Use concourse monitor on each node to observe its local view of the cluster. Key operational signals:

  • TransportInProgress / TransportCompleted — indicates that indexing is keeping up with the buffer.
  • ActiveSessions on the connected node.
  • JMX attributes expose per-environment engine state that is local to each node.

Central metric aggregation via Prometheus or OpenTelemetry is the recommended way to see cluster-wide health on one dashboard.

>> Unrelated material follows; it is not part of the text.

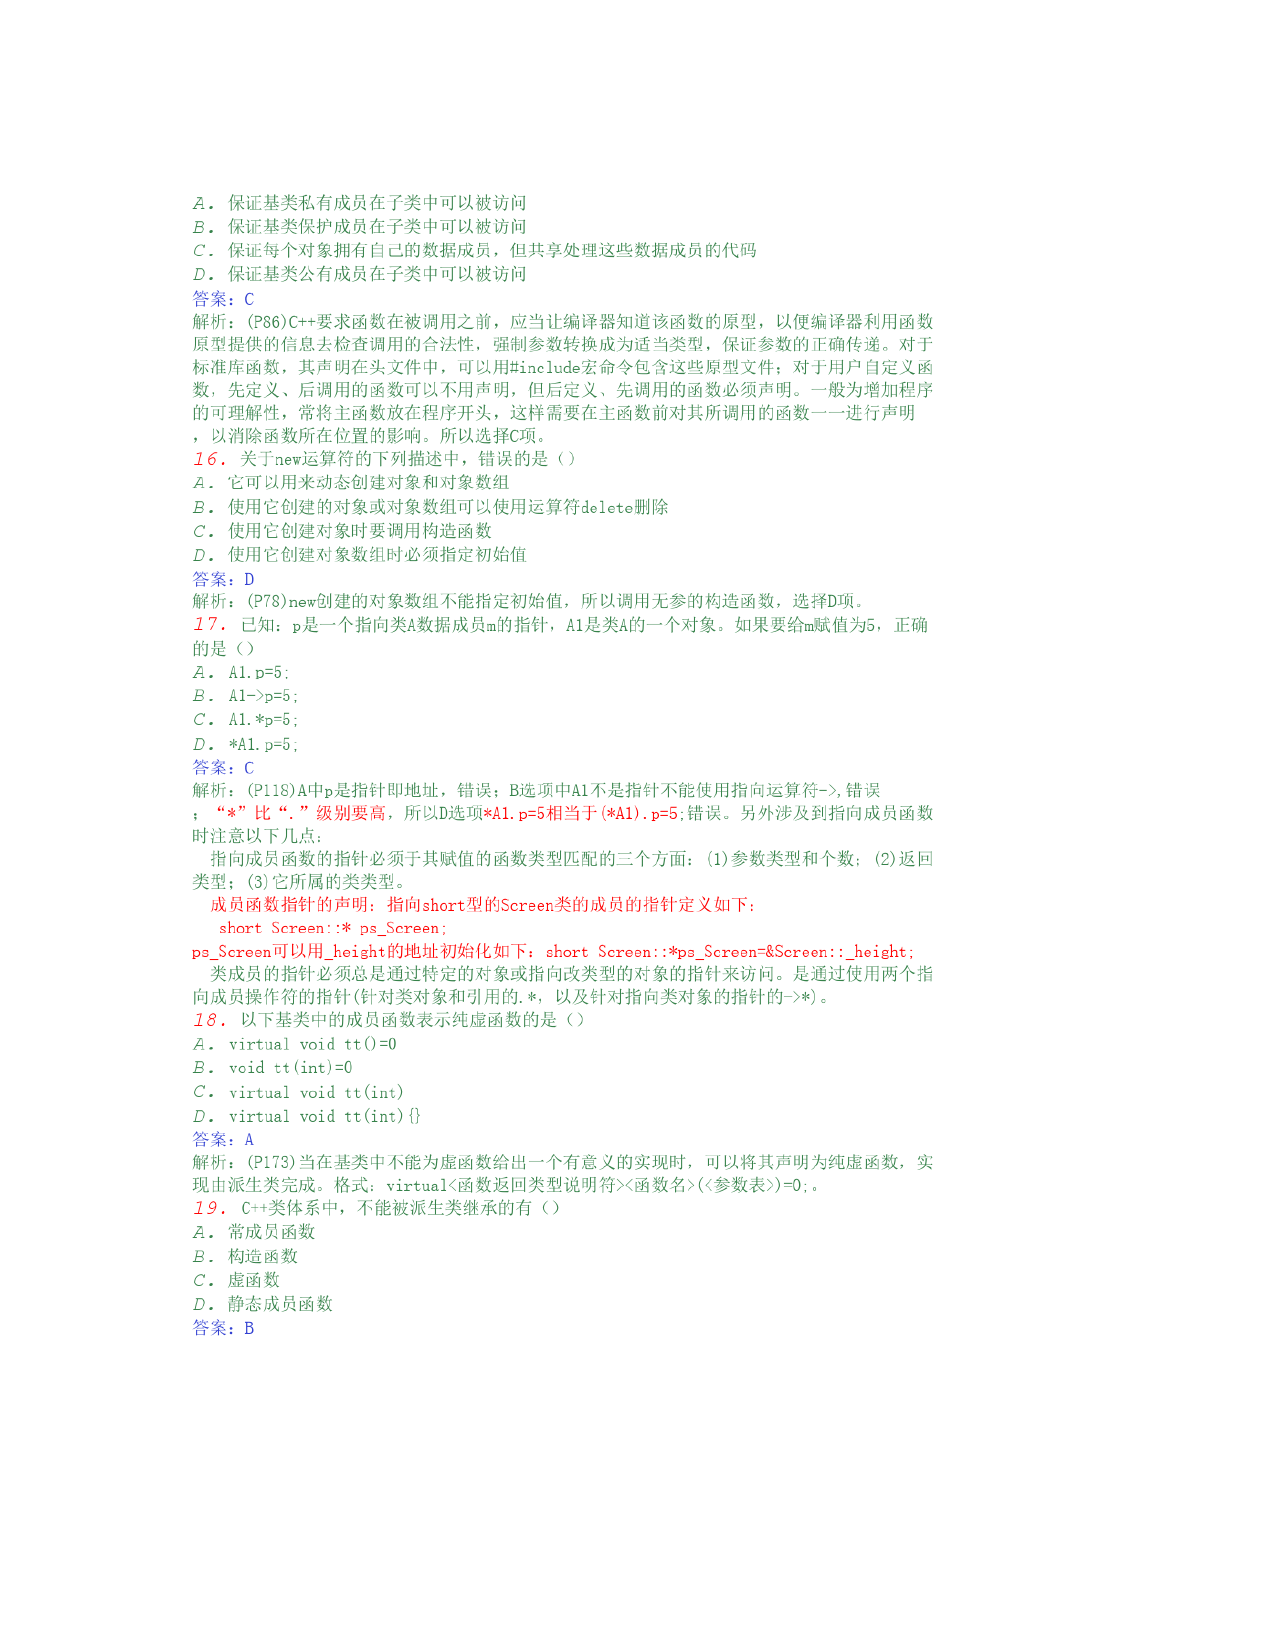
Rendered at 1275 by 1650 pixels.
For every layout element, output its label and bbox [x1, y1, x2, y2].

picture [150, 150, 1025, 1388]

Recovery from node failure#

  • Crash of a single node (within quorum): The surviving quorum continues to serve reads and writes. When the crashed node returns, it re-syncs from its peers before rejoining and serving clients again.
  • Loss of quorum: The remaining nodes refuse writes rather than accepting operations that could not be durably replicated. Reads that the surviving nodes can answer locally still succeed; reads that require a quorum block or fail until quorum is restored.
  • Permanent loss of a node: Because the alpha release does not support dynamic membership changes (see below), replacing a permanently-lost node requires bringing the cluster down and restarting it with a new cluster.nodes list on each surviving node. Plan capacity accordingly.

Network partitions#

Distributed Concourse is a CP system: during a network partition, the side of the partition that contains a majority quorum continues to serve reads and writes, while the minority side refuses to write until the partition heals. No data diverges across a partition — there is a single committed history at all times.

Current Limitations#

The alpha release of distributed Concourse has the following limitations:

  • No conversion from standalone: Existing single-node deployments cannot be converted to a cluster. Clusters must be started fresh.
  • No dynamic membership: Nodes cannot be added to or removed from a running cluster. The cluster membership is fixed at startup.
  • Identical configurations: All nodes must have identical configurations.
  • Same version required: All nodes must run the same version of Concourse. Rolling upgrades are not supported.

These limitations will be addressed in future releases as the distributed feature matures.